One French critic branded Ali’s version a “disaster”, while Indian reviewers have also given hostile verdicts.
But Ali, who before this was best known for romantic dramas starring some of Bollywood’s most recognisable male heart-throbs, says he has remained “peacefully unaware” of the bad press.
“I keep hearing from people that there are mixed reactions — some love it, some have hated it — which I prefer,” he says.
“I don’t like in-between reactions… that’s what is scary.”
Nor has he shied away from poking fun at the airy and sometimes oblivious personalities often found in any celebrity milieu.
“My intention was never bad, and I am part of (the industry) really, so if I am making fun, I am included in that,” he says.
“All the celebrities who appeared on the show were very supportive in making fun of each other… it was just natural.”
– ‘We’re self-absorbed’ –
Lead actress Aahana Kumra plays the headstrong Amal, one of four celebrity talent managers fighting to keep their flailing agency alive after the sudden death of its founder.
Pushed into the role by her own agent, Kumra became an obsessive fan of the original French series, which even prompted her to take a critical look at her own industry.
“We’re self-absorbed,” she tells AFP.
“That is the nature of the job — we are so about ourselves that we completely forget that there is an agent who has a life of their own.”
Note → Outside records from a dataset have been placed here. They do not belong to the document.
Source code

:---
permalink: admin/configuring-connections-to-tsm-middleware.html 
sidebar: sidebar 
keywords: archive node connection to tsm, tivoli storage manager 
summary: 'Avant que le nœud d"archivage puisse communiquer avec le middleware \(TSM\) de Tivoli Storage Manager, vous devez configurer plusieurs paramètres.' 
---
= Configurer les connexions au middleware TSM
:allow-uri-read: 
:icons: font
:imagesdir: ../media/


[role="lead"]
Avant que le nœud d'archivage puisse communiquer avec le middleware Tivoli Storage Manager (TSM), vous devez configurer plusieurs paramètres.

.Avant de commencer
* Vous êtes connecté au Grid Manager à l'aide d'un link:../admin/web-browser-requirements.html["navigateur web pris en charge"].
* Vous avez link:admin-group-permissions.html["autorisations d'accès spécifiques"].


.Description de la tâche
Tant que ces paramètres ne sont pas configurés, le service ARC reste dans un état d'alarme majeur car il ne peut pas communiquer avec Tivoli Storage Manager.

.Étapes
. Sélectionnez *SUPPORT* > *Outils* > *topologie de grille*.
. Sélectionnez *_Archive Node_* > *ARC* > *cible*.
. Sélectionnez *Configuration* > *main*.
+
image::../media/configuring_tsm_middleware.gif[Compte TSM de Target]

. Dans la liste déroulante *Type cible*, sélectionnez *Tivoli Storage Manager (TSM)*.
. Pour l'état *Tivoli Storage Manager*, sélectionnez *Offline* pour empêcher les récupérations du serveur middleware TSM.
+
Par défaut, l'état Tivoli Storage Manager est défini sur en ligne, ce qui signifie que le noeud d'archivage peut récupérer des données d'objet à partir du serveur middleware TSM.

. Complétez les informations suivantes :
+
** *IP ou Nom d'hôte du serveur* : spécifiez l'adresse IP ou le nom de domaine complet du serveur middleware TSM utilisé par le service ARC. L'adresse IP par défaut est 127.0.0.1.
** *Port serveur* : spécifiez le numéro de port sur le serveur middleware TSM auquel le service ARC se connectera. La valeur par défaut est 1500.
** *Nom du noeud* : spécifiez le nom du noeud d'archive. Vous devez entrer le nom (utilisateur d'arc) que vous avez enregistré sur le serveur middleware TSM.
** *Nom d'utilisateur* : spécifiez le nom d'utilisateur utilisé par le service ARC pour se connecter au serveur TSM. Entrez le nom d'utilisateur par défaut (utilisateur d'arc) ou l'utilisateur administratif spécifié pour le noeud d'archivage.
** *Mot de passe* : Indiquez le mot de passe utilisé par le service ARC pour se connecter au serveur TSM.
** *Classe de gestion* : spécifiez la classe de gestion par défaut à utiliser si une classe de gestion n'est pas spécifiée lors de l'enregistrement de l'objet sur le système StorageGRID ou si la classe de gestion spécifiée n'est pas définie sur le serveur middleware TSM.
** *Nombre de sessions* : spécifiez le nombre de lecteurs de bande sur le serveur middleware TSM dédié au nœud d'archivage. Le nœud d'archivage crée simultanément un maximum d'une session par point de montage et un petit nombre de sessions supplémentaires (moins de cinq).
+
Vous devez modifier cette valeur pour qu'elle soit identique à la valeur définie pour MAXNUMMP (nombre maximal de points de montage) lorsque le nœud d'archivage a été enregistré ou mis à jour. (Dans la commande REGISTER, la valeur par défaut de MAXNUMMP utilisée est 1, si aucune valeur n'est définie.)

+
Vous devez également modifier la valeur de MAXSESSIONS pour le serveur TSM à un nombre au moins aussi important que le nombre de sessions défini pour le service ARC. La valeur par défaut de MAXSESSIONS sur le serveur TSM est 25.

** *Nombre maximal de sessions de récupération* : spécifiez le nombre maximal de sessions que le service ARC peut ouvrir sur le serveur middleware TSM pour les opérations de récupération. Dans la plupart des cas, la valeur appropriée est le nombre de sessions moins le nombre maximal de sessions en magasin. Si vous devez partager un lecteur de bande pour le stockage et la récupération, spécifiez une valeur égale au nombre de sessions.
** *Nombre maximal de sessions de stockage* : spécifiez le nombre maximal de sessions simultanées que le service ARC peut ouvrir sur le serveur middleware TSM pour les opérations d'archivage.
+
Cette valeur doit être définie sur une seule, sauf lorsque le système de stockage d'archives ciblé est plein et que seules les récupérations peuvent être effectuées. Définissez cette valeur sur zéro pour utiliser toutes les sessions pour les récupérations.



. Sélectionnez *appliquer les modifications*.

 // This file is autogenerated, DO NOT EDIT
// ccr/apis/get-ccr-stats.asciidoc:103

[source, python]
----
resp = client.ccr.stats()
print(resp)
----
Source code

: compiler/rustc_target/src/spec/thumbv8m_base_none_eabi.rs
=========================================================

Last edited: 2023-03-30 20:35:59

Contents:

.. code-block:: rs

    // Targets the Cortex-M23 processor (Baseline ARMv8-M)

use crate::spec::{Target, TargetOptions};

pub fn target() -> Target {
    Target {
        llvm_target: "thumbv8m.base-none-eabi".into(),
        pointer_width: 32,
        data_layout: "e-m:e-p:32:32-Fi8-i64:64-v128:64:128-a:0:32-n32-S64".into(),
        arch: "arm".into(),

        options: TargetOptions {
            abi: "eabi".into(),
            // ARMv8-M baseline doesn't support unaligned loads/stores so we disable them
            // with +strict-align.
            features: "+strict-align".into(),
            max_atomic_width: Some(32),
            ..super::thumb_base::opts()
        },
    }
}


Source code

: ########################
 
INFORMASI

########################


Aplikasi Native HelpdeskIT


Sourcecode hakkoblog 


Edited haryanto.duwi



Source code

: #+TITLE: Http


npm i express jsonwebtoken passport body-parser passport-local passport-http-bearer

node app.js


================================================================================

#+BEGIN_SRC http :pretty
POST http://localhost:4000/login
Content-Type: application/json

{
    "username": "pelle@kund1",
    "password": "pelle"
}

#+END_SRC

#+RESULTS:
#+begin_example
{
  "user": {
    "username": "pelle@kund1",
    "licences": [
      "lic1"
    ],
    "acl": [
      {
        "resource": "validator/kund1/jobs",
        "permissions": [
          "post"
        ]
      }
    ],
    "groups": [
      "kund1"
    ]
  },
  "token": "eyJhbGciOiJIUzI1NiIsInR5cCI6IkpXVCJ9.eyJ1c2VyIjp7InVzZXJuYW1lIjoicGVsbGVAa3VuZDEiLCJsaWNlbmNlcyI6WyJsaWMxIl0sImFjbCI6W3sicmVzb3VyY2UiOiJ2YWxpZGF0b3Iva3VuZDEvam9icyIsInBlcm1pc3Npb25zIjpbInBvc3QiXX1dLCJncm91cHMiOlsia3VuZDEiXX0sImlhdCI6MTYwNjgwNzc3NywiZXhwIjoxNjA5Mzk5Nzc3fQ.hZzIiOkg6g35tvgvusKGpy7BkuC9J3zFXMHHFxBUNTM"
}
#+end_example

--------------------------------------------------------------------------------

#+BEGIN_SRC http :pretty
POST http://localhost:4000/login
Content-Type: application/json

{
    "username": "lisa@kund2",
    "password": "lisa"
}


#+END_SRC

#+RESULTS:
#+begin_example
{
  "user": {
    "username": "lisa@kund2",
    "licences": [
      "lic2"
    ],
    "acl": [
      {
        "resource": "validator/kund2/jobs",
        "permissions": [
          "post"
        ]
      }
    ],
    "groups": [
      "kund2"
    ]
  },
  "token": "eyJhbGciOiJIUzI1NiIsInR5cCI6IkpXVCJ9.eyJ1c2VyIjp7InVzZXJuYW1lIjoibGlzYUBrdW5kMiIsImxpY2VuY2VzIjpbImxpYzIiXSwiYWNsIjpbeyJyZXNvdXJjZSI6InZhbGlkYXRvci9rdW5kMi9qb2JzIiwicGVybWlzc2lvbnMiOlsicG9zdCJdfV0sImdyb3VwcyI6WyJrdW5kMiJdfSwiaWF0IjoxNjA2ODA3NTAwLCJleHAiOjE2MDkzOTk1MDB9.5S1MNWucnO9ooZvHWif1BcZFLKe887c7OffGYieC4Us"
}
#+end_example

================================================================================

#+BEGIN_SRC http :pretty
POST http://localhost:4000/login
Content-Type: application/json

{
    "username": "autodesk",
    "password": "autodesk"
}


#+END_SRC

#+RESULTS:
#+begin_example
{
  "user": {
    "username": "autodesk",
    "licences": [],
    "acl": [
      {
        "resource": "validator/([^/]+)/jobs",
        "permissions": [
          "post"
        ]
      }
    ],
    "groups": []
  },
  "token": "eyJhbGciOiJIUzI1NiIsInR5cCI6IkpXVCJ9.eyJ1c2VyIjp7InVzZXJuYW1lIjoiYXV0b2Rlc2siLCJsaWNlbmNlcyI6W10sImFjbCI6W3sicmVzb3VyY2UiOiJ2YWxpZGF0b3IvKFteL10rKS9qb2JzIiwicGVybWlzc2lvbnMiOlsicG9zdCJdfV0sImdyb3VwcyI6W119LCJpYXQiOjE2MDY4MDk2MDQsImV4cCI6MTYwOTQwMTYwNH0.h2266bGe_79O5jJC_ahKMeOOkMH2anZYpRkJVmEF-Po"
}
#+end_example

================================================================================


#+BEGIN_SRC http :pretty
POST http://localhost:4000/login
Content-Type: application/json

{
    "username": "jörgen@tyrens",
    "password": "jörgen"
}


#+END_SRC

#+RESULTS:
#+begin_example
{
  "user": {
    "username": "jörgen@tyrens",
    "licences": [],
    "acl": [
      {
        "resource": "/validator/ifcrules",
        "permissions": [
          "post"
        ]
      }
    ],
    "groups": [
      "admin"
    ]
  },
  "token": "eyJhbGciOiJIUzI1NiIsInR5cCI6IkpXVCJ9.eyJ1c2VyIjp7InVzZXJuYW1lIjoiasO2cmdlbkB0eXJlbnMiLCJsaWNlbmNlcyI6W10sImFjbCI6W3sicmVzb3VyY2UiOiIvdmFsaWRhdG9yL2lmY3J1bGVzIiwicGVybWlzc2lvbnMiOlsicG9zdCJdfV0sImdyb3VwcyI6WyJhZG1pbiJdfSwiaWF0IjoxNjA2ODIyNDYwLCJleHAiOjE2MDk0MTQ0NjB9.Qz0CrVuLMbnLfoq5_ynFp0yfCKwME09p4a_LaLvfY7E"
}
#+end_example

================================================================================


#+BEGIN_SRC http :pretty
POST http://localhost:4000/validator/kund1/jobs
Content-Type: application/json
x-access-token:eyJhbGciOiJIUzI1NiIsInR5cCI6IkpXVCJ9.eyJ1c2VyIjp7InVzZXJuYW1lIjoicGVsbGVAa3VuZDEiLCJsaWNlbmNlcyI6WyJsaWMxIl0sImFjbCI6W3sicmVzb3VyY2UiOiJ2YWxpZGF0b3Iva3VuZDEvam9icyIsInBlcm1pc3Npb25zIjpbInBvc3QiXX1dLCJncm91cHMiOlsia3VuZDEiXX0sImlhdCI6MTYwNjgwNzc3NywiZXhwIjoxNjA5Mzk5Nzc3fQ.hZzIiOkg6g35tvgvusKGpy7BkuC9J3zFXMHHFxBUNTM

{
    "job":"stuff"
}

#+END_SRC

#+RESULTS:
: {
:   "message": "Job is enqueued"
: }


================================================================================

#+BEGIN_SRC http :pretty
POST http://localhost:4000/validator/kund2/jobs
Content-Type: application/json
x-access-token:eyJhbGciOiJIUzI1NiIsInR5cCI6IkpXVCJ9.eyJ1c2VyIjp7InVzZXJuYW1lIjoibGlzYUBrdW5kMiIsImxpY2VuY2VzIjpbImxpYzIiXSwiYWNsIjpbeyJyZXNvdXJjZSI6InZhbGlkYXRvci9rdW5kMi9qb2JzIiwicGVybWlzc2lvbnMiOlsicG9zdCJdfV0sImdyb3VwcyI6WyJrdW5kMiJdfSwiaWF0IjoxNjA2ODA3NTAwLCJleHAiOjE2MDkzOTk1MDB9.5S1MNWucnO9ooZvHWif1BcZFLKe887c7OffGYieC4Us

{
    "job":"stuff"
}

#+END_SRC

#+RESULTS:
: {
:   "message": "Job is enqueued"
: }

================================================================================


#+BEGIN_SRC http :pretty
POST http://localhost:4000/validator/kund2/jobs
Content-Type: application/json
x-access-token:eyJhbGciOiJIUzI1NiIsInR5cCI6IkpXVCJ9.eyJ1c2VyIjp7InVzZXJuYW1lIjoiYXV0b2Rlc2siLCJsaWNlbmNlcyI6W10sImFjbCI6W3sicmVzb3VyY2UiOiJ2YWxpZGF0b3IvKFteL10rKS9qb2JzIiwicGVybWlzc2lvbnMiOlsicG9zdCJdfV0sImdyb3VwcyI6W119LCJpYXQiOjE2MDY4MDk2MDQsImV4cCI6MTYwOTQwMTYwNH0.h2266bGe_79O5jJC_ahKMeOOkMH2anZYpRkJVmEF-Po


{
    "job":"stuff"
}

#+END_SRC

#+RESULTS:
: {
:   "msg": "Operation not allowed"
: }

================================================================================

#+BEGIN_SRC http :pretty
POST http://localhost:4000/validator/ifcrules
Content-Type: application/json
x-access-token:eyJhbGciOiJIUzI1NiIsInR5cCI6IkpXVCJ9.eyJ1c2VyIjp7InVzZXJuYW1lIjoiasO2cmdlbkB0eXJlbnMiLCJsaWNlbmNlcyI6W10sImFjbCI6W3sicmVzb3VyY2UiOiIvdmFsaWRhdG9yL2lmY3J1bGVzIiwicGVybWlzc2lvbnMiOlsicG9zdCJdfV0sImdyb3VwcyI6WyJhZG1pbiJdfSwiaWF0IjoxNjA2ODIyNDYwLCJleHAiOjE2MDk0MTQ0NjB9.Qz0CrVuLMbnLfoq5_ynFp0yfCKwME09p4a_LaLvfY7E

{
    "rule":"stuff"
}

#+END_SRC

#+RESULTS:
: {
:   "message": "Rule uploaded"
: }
A recurring subplot through “Call My Agent” is Amal’s relationship with another woman, culminating in an onscreen kiss — a rarity in Indian cinema and television, where prevailing mores keep depictions of romantic intimacy at a minimum.
Kumra believes India is moving towards more candid portrayals of same-sex relationships and was indifferent to the prospect of criticism from audiences.
“For me all that really matters is what my parents think of a certain performance,” she says.
“It is really nice to hear from them that they were very happy to see it.”